It isn’t like grass leaves are similar to conifer needles. So what gives?
If you look around you in the fall, not all deciduous trees’ leaves turn the same color; most oaks, in fact, just turn as brown as the grass you’re thinking of. While at the same time, many grasses do indeed turn bright yellows, oranges, and reds. There’s just more variety out there then you may be aware of.
Grass is only very superficially similar to conifer needles.
But both grass and conifer needles do turn brown and wither and/or fall, just not all at once like on deciduous plants.
Mt grass turns brown in the summer if not watered, but in the autumn, with the increased rain it remains vibrant green all winter. So does everone elses lawn around here near the Pacific Northwest.
Yes, but if you get down and examine the individual grass plants, you should find that they have some live, green leaves and others that are withered and yellow.
Yes but the Oaks due lose their green colour while my grass remains green throughout the winter. A clear exception around here though is the Arbutus tree which only lose a portion of their leaves each year.
But does this grass turn as a result of coldness or shorter daylight time as a result of the autumn season or is it because of lack of water which could occur in any season.
I’m not sure why you’d think grass should change colour in the autumn. Out of the vast array of green leafy plants, a pretty small proportion change colour and shed their leaves in autumn. Grass isn’t deciduous, just the same as plenty of other garden plants aren’t. It’s not just conifers that stay green through the winter.

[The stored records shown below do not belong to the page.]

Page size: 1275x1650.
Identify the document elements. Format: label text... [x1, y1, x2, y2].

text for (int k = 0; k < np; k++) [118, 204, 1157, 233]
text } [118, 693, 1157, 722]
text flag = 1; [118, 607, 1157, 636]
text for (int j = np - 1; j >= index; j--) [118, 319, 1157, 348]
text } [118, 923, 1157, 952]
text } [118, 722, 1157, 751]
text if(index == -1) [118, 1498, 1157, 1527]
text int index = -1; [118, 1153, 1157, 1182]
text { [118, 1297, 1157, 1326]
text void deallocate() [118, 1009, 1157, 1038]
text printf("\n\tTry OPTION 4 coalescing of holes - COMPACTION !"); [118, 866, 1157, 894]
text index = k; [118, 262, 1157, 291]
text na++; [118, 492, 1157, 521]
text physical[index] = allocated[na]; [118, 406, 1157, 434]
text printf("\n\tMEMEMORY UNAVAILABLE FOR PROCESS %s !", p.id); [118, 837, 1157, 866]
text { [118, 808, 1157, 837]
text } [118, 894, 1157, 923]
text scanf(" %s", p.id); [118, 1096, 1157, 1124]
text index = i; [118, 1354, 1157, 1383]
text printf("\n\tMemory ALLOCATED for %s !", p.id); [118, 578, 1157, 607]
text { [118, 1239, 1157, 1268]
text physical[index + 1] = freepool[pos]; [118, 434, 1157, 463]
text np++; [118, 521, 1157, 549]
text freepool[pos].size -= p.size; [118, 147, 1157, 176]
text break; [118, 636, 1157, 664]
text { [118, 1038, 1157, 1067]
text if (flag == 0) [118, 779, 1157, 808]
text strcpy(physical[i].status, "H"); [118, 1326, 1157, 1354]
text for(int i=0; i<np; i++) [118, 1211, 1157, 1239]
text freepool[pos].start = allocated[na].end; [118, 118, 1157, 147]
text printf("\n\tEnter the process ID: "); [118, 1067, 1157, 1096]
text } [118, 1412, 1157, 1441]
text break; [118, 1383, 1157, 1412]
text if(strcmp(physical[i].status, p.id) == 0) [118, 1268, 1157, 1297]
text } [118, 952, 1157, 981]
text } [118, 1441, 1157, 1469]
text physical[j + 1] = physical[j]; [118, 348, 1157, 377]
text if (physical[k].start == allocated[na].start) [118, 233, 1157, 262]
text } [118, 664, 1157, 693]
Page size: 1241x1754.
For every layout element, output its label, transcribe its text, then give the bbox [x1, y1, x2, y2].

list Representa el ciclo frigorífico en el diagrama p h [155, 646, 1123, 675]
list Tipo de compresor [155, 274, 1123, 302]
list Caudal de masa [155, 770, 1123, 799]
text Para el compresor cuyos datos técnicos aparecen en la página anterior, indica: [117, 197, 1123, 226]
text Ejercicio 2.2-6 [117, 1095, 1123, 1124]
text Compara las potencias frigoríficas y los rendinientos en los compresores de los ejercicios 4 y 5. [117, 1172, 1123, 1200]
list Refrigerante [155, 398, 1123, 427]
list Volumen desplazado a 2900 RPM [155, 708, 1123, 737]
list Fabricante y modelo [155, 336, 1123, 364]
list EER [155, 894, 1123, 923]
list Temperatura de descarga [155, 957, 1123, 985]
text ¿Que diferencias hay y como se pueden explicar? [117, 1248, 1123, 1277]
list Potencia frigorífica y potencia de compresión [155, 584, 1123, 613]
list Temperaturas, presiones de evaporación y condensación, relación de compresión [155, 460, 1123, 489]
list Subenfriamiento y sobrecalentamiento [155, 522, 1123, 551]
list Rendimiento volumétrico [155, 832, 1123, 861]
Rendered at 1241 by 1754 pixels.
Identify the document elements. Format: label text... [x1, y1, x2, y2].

Yes. Deciduous trees change color because the plant cuts off all nutrients to the leaves and the chlorophyll fades and no longe colors the leaf green. Grass doesn’t have this mechanism.
Grass does turn brown in the winter around here–you just usually don’t see it because it is covered with snow at the time.
Many grasses do go dormant in the winter, depending on the climate. Many others do not. Some do turn colors in the fall for the same reasons that some trees do; others do not. There are as many as 10,000 spp. of grass*, and up to 100,000 spp. of trees*; there’s gonna be some variation.
The point being, OP, that reason your grass doesn’t follow the universal rule is that there is no universal rule.
*Added to this, the fact that words like “grass” and “tree” are artificial distinctions made by people; nature makes no such distinctions. Look at the span of varieties of such genera as Euphorbia, Nicotiana, and *Bambusa *for an idea of how gray such areas can be.
Most of what follows is shaky recall of college botany, but the vibrant reds are anthocyanin pigments, and vibrant yellows are flavanoids. When colder weather and shorter day length stop green chlorophyll from being made, these pigments are left behind. I’m less sure what these pigments are for, they may absorb more light, some that gets missed by chlorophyll, and “feed” some solar energy to the chlorophyll, so the tree gets more energy over all. Any plant that doesn’t have pretty colors, is because that plant doesn’t make and use these accessory pigment.